Il y a deux ans, j’ai redécouvert Léonard, sous entendu Léonard de Vinci; lui et moi sommes devenus très intime: j’admire l’homme et le génie; je pense avoir l’occasion de vous en parler un jour…Ainsi, Léonard a été ma révélation pendant ces deux dernières années et je me suis énormément documentée sur lui. Cette année, j’ai fait la connaissance d’Hannah Arendt dont je n’avais, jusqu’alors, jamais entendu parlé; c’est ce film qui me l’a révélée et qui m’a donné envie d’en apprendre davantage sur elle, donc sur ses écrits.  Sauf que la dame était philosophe et par voie de conséquence, cela implique de me plonger dans ce puits de méconnaissance totale que représente pour moi la philosophie. La philo et moi n’avons jamais été amies, je n’ai jamais rien compris, trop obscure pour mon « moi-ado ». J’espère que mon « moi-adulte » plus mûr, ayant acquis expérience et prise de recul, va comprendre et digérer ses pensées, qui résultent d’une analyse qui me touche. J’ai donc décidé de m’attaquer à « Idéologie et terreur » dans un premier temps.

Pourquoi?

– « Eichmann à Jérusalem » est constamment emprunté à la bibliothèque (oui, certes mais je peux aussi aller en librairie)

– Parce que c’est un texte très court (80 pages)

– Parce qu’il pose les prémices de sa philosophie => je préfère avoir une base solide qui me permettra de mieux comprendre les choses, de suivre ses raisonnements chronologiquement plutôt que d’y aller dans tous les sens.

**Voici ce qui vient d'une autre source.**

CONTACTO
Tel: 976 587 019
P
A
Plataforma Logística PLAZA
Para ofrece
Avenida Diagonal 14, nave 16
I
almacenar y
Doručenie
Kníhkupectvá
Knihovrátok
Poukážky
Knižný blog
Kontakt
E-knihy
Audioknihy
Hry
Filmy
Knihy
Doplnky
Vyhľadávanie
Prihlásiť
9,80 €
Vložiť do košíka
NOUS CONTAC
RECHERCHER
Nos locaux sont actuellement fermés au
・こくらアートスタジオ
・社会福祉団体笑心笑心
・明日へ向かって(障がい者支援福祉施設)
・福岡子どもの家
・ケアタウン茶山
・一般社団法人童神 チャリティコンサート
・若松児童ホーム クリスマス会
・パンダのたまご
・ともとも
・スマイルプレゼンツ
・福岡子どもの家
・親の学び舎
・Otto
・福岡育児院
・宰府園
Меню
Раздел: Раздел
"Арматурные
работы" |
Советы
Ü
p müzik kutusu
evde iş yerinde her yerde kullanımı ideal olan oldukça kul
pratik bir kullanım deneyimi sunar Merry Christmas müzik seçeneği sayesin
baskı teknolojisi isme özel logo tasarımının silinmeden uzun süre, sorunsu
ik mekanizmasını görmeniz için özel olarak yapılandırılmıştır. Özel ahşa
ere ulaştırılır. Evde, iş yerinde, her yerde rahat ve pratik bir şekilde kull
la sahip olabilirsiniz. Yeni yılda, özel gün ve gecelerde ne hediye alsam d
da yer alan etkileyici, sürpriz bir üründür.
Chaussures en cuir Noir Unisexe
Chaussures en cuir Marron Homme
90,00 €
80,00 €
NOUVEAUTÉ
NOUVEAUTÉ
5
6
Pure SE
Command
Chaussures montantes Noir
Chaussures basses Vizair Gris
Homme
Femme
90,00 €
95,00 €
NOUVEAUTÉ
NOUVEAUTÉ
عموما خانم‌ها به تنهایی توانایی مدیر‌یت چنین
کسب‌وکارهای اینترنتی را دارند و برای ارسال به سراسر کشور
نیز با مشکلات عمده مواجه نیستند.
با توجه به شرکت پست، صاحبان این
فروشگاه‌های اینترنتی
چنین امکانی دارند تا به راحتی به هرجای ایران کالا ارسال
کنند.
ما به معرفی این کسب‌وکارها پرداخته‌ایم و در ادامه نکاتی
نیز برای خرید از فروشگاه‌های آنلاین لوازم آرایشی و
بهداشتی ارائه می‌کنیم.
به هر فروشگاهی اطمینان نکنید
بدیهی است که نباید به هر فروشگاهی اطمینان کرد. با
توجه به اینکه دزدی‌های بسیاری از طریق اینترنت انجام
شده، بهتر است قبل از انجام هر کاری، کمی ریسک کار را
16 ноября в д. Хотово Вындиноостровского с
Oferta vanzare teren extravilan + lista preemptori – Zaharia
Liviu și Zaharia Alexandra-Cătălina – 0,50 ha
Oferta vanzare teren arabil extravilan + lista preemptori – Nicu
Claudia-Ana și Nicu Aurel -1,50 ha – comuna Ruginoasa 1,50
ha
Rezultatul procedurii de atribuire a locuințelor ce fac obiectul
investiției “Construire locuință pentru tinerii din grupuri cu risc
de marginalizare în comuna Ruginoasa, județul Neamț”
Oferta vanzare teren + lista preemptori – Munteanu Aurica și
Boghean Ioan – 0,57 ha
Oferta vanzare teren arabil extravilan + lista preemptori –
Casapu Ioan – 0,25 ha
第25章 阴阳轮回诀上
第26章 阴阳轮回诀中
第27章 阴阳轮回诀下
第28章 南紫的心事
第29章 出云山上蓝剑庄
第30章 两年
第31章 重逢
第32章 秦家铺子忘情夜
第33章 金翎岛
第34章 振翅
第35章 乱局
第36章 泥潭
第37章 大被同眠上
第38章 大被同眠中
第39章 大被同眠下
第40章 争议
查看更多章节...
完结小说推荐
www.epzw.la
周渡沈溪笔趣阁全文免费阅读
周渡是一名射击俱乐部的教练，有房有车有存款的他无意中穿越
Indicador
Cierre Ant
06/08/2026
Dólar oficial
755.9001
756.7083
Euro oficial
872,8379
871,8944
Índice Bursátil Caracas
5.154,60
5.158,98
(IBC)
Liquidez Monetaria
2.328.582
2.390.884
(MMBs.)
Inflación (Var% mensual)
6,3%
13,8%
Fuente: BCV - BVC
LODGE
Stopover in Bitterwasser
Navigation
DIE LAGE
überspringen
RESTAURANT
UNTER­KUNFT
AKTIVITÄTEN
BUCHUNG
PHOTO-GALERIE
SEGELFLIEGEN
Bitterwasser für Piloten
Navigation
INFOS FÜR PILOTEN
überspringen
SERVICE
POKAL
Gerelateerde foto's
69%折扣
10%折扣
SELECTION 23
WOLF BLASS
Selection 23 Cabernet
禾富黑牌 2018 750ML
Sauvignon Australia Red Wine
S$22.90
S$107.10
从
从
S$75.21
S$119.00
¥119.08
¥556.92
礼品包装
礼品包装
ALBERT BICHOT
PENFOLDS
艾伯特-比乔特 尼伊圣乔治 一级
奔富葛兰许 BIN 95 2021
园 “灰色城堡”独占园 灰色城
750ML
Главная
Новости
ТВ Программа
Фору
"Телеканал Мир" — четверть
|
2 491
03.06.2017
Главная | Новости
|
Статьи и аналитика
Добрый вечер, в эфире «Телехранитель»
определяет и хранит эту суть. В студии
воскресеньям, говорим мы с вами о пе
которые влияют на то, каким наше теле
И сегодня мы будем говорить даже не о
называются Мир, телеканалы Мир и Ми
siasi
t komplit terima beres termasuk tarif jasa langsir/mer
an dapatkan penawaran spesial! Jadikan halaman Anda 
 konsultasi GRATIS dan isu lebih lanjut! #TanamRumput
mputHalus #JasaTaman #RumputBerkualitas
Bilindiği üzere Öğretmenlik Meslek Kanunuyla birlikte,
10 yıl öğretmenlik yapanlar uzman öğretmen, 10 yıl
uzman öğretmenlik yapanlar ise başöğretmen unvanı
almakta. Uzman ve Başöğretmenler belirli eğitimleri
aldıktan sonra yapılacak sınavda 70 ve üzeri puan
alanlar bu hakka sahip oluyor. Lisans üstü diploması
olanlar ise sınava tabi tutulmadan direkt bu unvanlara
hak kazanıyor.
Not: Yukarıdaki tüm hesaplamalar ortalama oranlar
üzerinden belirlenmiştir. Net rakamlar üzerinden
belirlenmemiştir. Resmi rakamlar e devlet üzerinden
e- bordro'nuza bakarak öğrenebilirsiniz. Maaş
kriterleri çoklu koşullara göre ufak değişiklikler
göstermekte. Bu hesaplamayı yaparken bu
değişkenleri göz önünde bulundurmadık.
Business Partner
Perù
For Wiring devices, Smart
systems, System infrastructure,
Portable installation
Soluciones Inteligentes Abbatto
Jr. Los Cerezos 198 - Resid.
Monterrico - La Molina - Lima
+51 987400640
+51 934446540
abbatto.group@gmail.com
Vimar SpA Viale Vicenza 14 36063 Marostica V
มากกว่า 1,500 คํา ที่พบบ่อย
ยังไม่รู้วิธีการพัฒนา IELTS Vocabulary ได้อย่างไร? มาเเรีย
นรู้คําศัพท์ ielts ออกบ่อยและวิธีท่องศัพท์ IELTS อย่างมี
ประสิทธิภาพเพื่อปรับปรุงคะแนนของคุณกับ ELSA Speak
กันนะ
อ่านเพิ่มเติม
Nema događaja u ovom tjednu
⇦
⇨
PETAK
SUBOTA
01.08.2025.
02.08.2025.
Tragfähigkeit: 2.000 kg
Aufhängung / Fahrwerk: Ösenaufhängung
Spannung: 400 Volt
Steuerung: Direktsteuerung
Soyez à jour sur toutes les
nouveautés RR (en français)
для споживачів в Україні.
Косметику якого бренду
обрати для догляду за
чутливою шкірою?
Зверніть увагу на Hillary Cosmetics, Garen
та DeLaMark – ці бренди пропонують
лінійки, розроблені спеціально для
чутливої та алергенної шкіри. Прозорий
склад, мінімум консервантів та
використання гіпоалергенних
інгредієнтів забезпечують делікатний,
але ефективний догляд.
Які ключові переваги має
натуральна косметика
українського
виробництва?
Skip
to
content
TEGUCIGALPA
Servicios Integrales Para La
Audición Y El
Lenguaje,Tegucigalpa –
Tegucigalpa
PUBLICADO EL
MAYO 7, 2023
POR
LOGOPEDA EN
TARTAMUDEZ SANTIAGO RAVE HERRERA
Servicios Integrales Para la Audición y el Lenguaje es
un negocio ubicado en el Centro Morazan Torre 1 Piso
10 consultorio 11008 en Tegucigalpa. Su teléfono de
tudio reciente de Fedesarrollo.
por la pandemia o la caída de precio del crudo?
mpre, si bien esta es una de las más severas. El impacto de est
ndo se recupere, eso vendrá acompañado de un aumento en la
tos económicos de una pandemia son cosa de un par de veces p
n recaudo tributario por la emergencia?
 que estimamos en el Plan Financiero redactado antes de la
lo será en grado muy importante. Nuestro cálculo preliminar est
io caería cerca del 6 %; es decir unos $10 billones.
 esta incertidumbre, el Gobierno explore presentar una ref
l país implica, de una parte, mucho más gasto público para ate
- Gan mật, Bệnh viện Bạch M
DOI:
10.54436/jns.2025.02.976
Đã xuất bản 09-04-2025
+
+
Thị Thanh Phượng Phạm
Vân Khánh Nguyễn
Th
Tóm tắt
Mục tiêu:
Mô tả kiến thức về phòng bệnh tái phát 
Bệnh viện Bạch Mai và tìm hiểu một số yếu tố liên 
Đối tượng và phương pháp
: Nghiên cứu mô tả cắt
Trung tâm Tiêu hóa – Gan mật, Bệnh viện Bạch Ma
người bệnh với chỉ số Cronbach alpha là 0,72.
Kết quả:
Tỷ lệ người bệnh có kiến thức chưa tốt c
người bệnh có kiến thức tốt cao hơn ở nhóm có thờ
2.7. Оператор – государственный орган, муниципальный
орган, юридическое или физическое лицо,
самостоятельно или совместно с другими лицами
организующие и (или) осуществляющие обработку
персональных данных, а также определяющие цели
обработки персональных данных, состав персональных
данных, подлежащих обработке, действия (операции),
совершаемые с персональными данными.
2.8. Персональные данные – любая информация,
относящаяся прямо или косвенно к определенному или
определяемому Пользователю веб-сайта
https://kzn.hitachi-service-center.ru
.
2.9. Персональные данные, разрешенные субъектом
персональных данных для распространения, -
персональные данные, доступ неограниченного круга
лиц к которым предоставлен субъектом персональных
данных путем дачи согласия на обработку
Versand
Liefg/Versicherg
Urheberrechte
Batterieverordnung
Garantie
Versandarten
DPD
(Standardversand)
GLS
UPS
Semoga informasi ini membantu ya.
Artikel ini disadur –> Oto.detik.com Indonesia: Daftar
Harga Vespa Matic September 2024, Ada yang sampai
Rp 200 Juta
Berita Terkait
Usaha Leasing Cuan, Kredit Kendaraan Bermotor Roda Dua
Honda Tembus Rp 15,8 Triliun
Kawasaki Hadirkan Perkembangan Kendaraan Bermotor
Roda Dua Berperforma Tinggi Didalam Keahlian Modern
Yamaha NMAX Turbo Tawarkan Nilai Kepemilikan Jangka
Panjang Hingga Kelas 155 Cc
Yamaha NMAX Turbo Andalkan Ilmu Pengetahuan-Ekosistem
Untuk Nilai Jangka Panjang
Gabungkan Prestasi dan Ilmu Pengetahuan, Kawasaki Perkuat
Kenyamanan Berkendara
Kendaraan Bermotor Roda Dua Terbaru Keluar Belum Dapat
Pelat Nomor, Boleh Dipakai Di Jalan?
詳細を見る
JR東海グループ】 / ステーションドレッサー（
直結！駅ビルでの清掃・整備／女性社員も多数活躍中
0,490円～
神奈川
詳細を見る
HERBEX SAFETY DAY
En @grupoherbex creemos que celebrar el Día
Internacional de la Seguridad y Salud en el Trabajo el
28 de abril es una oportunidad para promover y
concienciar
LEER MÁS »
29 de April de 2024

  • ideologie et terreur couv48dba875209ffRésumé: Le livre est composé d’une longue introduction écrite par Pierre Bouretz, qui est philosophe et directeur d’études à L’Ecole des Hautes Etudes en Sciences Sociales. Cette introduction place le lecteur dans le contexte d’écriture d »Idéologie et terreur » d’Hannah Arendt: elle réécrit trois fois ce texte au regard de ses réflexions de plus en plus poussées.  

>>>>>>> Résumé et clés de compréhension issus de l’introduction:

1- Avril 1952: alors qu’elle voyage en Europe, HA réfléchit à sa participation au livre pour Karl Jaspers, psychiatre et philosophe allemand, dont elle a été élève. Le thème retenu est idéologie et terreur. Ce premier texte est rédigé en allemand: c’est la traduction de ce texte qui suivra. Elle puise ses idées chez Montesquieu, Platon, Augustin et Marx, et voilà ce qu’elle va retenir de ses différents travaux:

Montesquieu et son « esprit des lois » avec les notions de lois, politique; Platon: les corps politiques ne naissent pas de chênes ou de rochers; Augustin et sa citation  » l’homme a été crée afin qu’il y ait un commencement »; Marx d’où elle tire des éléments authentiquement philosophiques des éléments anthropologiques; elle retient aussi de Marx le fait que l’homme occidental est tenté de calquer l’action sur le modèle de la fabrication d’objets dès lors qu’il a commencer à se comprendre comme travailleur. Je reviendrais un peu plus tard sur la définition d’HA des concepts de AGIR, ACTION, FABRICATION issus de Marx.

2- Retour aux Etats-Unis où elle rédige une version légèrement différente en anglais (numéro 2) de la version initiale écrite en allemand. Ainsi le texte sera paru deux fois en deux langues en 1953.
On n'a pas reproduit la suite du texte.